2. The method in accordance with claim 1, wherein the step of preparing further comprises disposing at least one surface of the titanium electrode in an etching solution for a period of time sufficient to properly etch the surface.

3. The method in accordance with claim 1, wherein the step of preparing further comprises disposing at least one surface of the titanium electrode in an etching solution containing hydrofluoric acid for a period of time sufficient to properly etch the surface.

4. The method in accordance with claim 1, wherein the step of preparing further comprises disposing at least one surface of the titanium electrode in an etching solution containing about 0.48 volume percent hydrofluoric acid for a period of time sufficient to properly etch the surface.

5. The method in accordance with claim 1, wherein the step of preparing further comprises disposing at least one surface of the titanium electrode in an etching solution containing about 0.48 volume percent hydrofluoric acid for about 30 seconds.

6. The method in accordance with claim 1, wherein the step of depositing at least one layer further comprises mounting a layer of donor/acceptor polymer on said at least one surface of the titanium electrode.

7. The method in accordance with claim 6, wherein the step of depositing at least one layer further comprises depositing at least one substantially transparent, hole-conducting polymer layer on a surface of the donor/acceptor polymer layer.

8. The method in accordance with claim 7, wherein the step of depositing at least one layer further comprises mounting a buffer layer on said at least one substantially transparent, hole-conducting polymer layer.

9. The method in accordance with claim 8, wherein the step of depositing at least one layer further comprises mounting a conducting layer on said buffer layer.

10. The method in accordance with claim 9, wherein the step of depositing at least one layer further comprises mounting a blocking layer on said conducting layer.

11. A method of forming an organic photovoltaic cell, the method comprising: (a) disposing a titanium foil in an etching solution containing about 0.48 volume percent hydrofluoric acid for about 30 seconds;(b) depositing a layer of P3HT:PCBM on a first surface of the titanium foil;(c) depositing a layer of PEDOT 4083 upon a surface of the P3HT:PCBM layer on an opposite side from the titanium foil;(d) depositing at least a first layer of PEDOT 1000 on a surface of the PEDOT 4083 layer opposite the P3HT:PCBM layer; and(e) depositing a silver paste on said at least a first layer of PEDOT 1000.

12. The method in accordance with claim 11, wherein the step of depositing at least a first layer of PEDOT 1000 on a surface of the PEDOT 4083 layer opposite the P3HT:PCBM layer further comprises depositing a second layer of PEDOT 1000 on the first layer of PEDOT 1000 and then depositing a third layer of PEDOT on the second layer of PEDOT 1000.

13. An organic photovoltaic cell comprising: (a) a titanium electrode layer;(b) at least one donor/acceptor polymer layer mounted to a surface of the titanium electrode layer;(c) at least one hole-conducting polymer layer mounted to a surface of the donor/acceptor polymer layer; and(d) an electrode mounted to a surface of the hole-conducting polymer layer.

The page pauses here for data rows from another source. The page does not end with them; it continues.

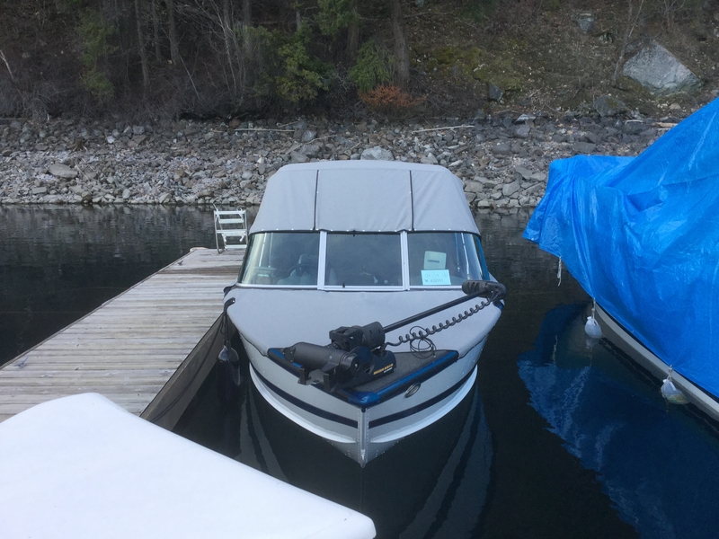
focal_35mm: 31
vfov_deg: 45.4
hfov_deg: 58.4
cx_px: 360
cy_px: 270
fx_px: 644
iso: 50
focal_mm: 3.3
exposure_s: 1/120
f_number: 2.4
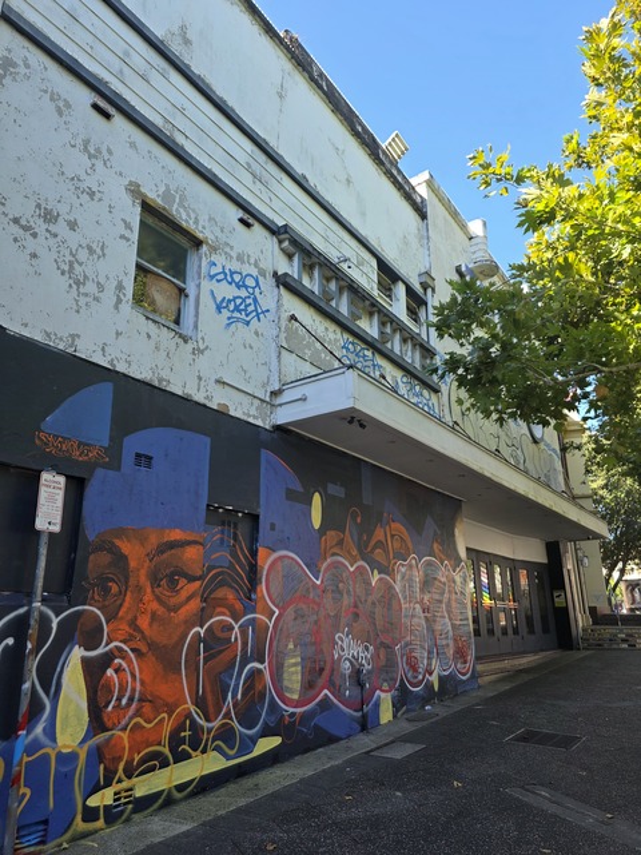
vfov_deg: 73.9
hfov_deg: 58.9
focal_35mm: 23
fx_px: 568
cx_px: 320
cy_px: 428
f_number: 1.7
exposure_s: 1/359
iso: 32
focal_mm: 6.3
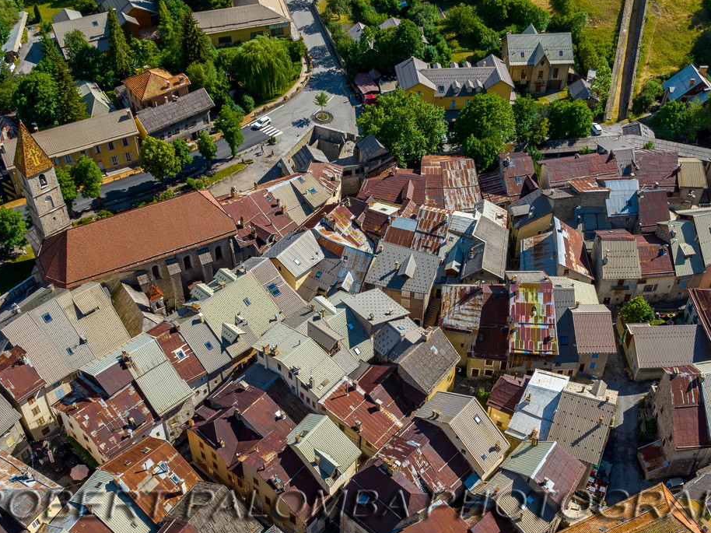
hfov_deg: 44.8
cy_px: 298
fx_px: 862
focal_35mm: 42
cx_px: 350
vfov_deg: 34.3
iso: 200
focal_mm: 12.3
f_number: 6.3
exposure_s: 1/500
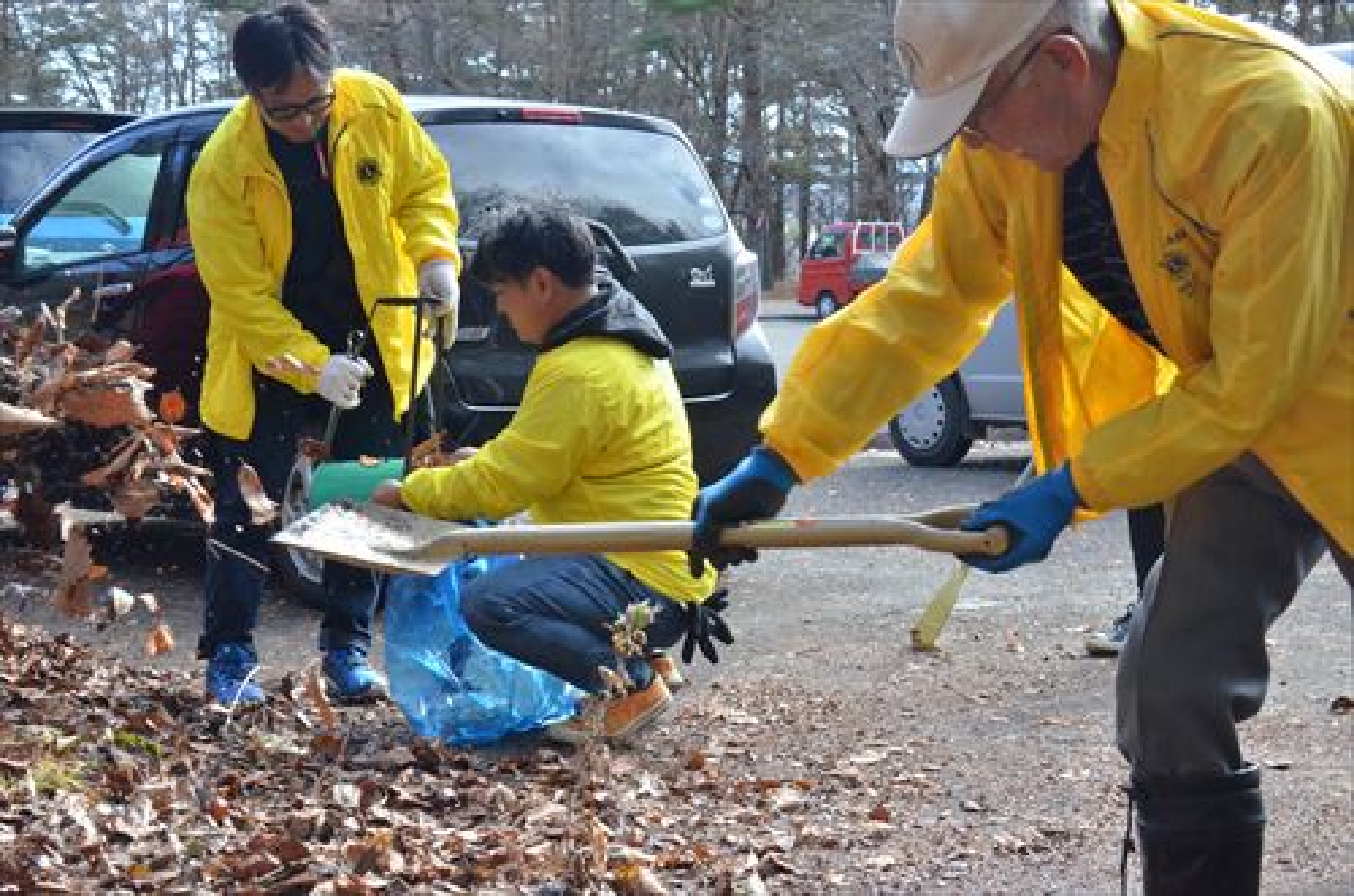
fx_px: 2702
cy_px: 448
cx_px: 677
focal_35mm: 72
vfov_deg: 18.8
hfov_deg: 28.1
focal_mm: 48
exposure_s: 1/640
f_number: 13
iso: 3200
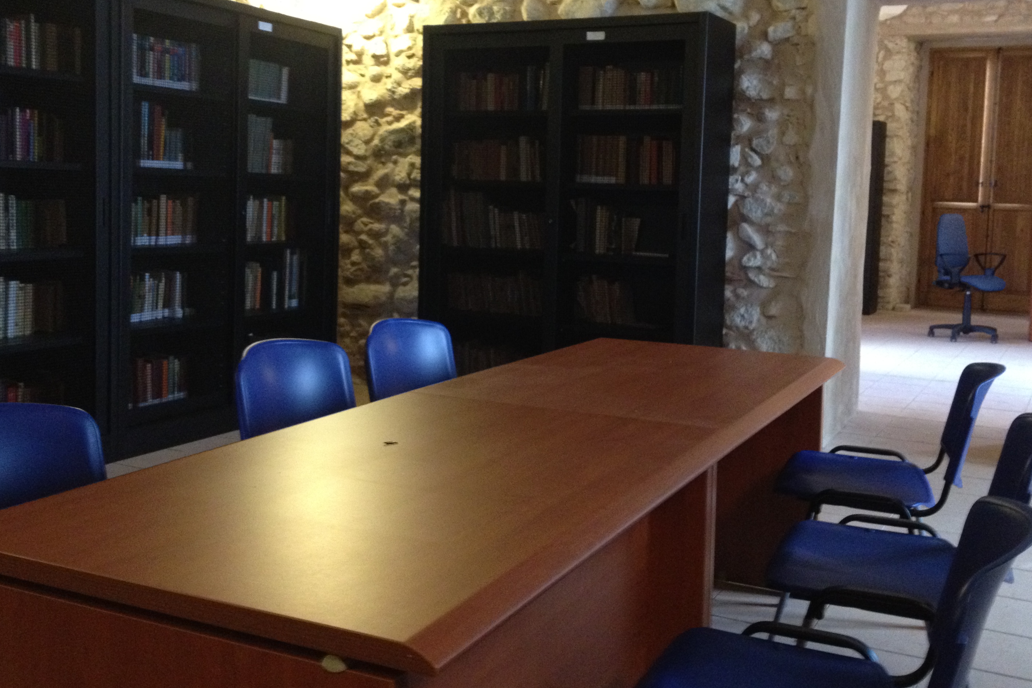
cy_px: 270
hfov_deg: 46.4
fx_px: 1204
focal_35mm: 42
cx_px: 533
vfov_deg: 31.8
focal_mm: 4.28
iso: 400
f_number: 2.4
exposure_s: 1/15
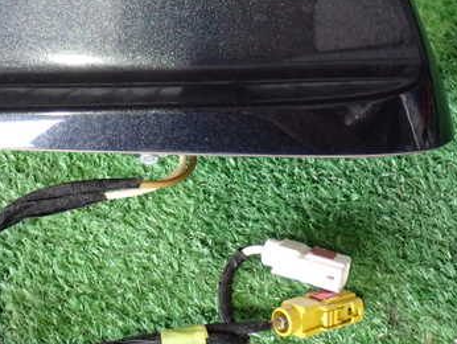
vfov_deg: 20.7
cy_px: 114
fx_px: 938
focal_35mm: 71
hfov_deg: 27.2
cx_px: 160
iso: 640
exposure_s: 1/40
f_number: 2.8
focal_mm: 7.31
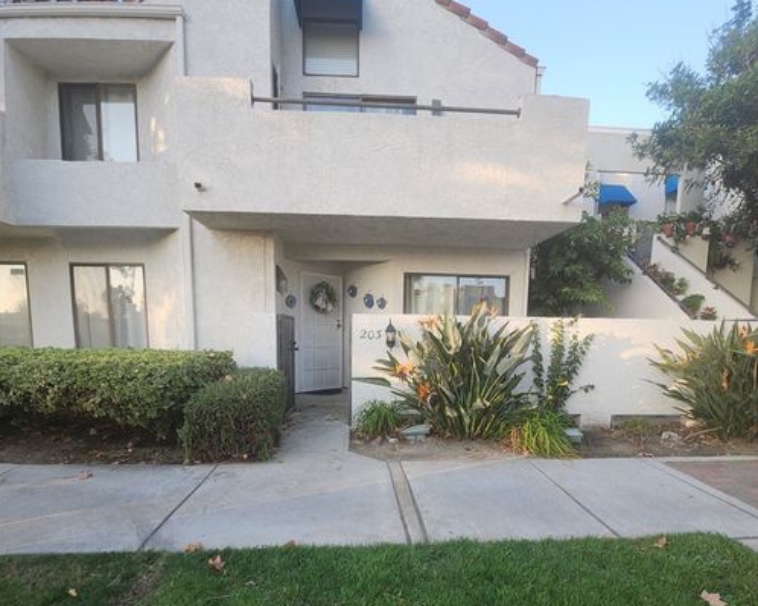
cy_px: 383
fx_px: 381
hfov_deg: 89.7
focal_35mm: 17
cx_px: 379
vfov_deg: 75.4
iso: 40
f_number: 2.2
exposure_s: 1/154
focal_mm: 1.74
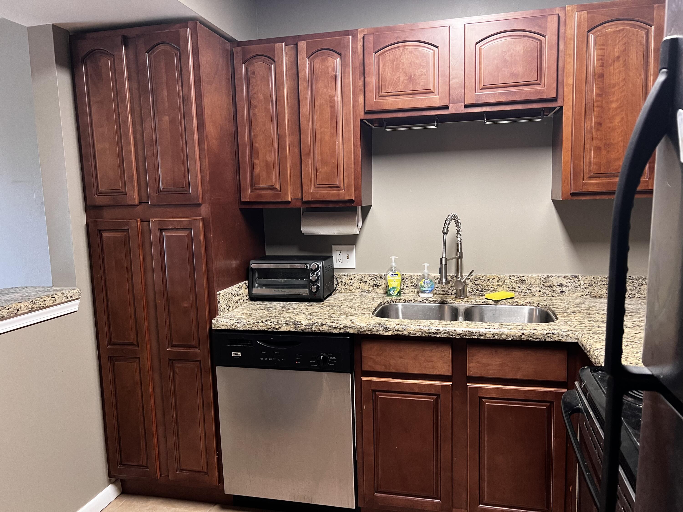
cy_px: 256
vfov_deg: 53.1
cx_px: 342
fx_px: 513
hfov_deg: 67.3
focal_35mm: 26
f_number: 1.5
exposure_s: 1/60
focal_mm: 5.7
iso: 200
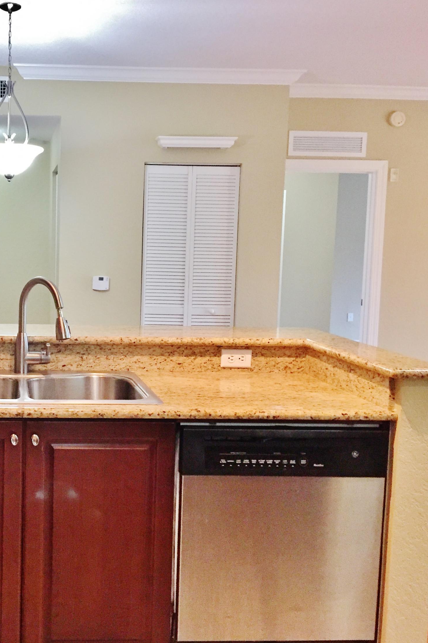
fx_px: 731
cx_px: 38
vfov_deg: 47.4
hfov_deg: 31.0
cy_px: 322
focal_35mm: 41
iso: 200
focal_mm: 4.15
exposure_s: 1/30
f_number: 2.2
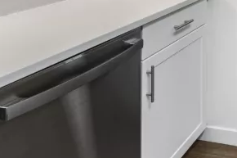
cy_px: -88
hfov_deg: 30.9
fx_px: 349
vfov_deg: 21.0
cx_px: 293
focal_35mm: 53
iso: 100
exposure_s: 1/4
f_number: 8
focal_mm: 10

14. The organic photovoltaic cell in accordance with claim 13, wherein the donor/acceptor layer comprises a P3HT:PCBM layer mounted on a first surface of the titanium electrode layer.

15. The organic photovoltaic cell in accordance with claim 14, wherein the hole-conducting polymer comprises at least one layer of PEDOT.

16. The organic photovoltaic cell in accordance with claim 15, wherein said at least one layer of PEDOT further comprises: (a) a layer of PEDOT 4083 mounted upon a surface of the P3HT:PCBM layer on an opposite side from the titanium electrode layer;(b) at least a first layer of PEDOT 1000 mounted on a surface of the PEDOT 4083 layer opposite the P3HT:PCBM layer; and(d) a silver paste mounted on said at least a first layer of PEDOT 1000.

17. The organic photovoltaic cell in accordance with claim 16, wherein said at least a first layer of PEDOT 1000 mounted on a surface of the PEDOT 4083 layer opposite the P3HT:PCBM layer further comprises a second layer of PEDOT 1000 mounted on the first layer of PEDOT 1000 and a third layer of PEDOT mounted on the second layer of PEDOT 1000.